Thursday, June 24, 2010

The Karate Kid: Ok... perhaps, maybe, kinda, sorta... I liked it...

For the past couple of months, I had seen countless posters - big, small, and everything in between - of Jaden Smith’s high-kicking silhouette plastered across every bus and BART station I traveled through.

Finally, around evening time on its opening weekend, I decided to take the plunge and see the film, thankfully dragging some relatives to go with me. We went to a medium-sized corporate theatre in Daly City, California. Bordering San Francisco and the Peninsula, the Daly City theatre is known as a popular spot on weekends for “tweens,” “teeny-boppers,” and families. As I entered the theatre I was met with another poster of Jaden Smith, this time however blown proportionately to my size, despite his stature as an incredibly scrawny, twelve year old (a fact that is accentuated throughout the film in a bizarre attempt to sexualize his body through gratuitous shirtless scenes...). Inside the theatre itself, I was met with the steady buzz of screaming (err... chattering...) children and their families. The average age of the kids seemed to be around ten or so. I felt as if I was the only non-parent over fifteen, but I did see a sparse sprinkling of young people around my age.

I really do hate to admit it, but I actually enjoyed the film. I was sucked into it’s story and it simplistic constructions of good and bad: who is good and bad, what is good and bad, how good always trumps bad, and how bad sometimes (through revelations and epiphanies that happen in literally a matter of seconds) becomes good.

The film is not the greatest ever produced, nor it is the best written, acted, or edited (running longer than two hours... I almost fell asleep after the first half an hour, before all the good stuff came) film, but it was enjoyable movie. I tried to forget that the Chinese kids were set up very quickly as the villians - that, in fact, all things Chinese were at one point or another set up as an “other” - since Dre’s love interest and mentor are also Chinese. In reference to geography and locality in direct dialogue with the film’s narrative and characters, I thought about Kara Keeling’s discussion on Los Angeles as an postindustrial city in conversation with Set It Off. In some sense, Beijing is also on its way to becoming a city, similar to LA, that is both global as a major city that houses international business, commerce, and culture, as well as local as a place where folks are still struggling to survive and sustain basic necessities.
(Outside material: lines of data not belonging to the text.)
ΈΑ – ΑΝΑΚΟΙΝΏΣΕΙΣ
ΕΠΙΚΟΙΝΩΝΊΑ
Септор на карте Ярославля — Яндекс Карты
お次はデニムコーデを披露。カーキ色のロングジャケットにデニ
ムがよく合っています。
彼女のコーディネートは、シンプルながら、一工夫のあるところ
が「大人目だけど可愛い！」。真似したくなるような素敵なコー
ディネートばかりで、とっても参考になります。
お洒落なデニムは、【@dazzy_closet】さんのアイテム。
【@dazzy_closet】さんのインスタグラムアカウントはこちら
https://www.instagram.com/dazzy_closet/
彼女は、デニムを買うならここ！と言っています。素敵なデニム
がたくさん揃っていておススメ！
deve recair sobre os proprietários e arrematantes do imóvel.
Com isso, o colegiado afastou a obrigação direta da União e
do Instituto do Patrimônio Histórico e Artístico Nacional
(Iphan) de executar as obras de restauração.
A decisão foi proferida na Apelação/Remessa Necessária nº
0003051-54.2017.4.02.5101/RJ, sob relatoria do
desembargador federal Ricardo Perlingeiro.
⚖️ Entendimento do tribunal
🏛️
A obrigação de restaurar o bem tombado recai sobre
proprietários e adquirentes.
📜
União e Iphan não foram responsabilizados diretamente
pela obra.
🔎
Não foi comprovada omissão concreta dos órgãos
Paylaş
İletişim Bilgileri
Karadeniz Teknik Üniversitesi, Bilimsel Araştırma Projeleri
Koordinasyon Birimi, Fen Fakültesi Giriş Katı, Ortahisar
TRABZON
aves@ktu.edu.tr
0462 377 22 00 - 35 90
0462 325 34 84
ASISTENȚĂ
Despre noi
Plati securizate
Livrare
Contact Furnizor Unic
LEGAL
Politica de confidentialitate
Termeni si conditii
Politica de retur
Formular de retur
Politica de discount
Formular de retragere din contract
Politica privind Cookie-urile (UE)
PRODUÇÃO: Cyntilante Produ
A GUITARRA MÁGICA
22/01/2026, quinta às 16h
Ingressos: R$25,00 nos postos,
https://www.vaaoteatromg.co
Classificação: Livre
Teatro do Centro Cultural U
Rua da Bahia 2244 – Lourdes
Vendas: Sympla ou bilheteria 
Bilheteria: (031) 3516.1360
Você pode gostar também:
Some of the film’s other positives: the main character is a person of color, rare for any blockbuster, Hollywood film (and also something that another children's film that is coming out soon might want to take note of). His race is neither explicitly pointed to nor ignored. As the film progressed, though, I groaned when I saw Dre and his mother appear in Beijing, yet was surprised that, while a major component of the film, Chinese culture just narrowly escaped essentialism. I groaned again when I saw Dre’s only potential friend as a blonde, white boy, assuming that, while the main character is African American, the film would pit him against the bad Chinese kids while the white audience still had an opportunity to project themselves onto the screen. To that end, though, Dre’s potential friend disappears after a few scenes. Themes of loss, displacement, and coming-of-age are handled with care to ensure its characters integrity and well-being. All in all, the movie came in a nice little package that throws out some lessons for the kids.

I haven’t been to the theatre is quite some time. It’s been even longer since I’ve seen a film out of the target demographic that I can consider myself a part of. So, it’s certainly been awhile since I’ve experienced a children’s movie with... children. Needless to say, I forgot how emotionally liberated children feel when they experience movies, especially ones that are geared specifically to tugging at their tiny little heart strings. Completely wrapped up in the big screen, the big sounds, and the big kicks (as in *really* big kicks that sent the twelve year olds on screen flying across rooms and rings, a disturbing, hyper-violent, new development since the last kids action film I saw), I heard gasps, claps, and cheers without any feelings of anxiety, trepidation, or insecurity. I heard complete conversations kids were having with their parents, who attempted with all their might to simultaneously answer their kids’ questions while also lower their voices. The funniest thing, to me at least? Watching (and hearing) my aunt, at fifty years old, giggling and clapping right along with the youngin’s.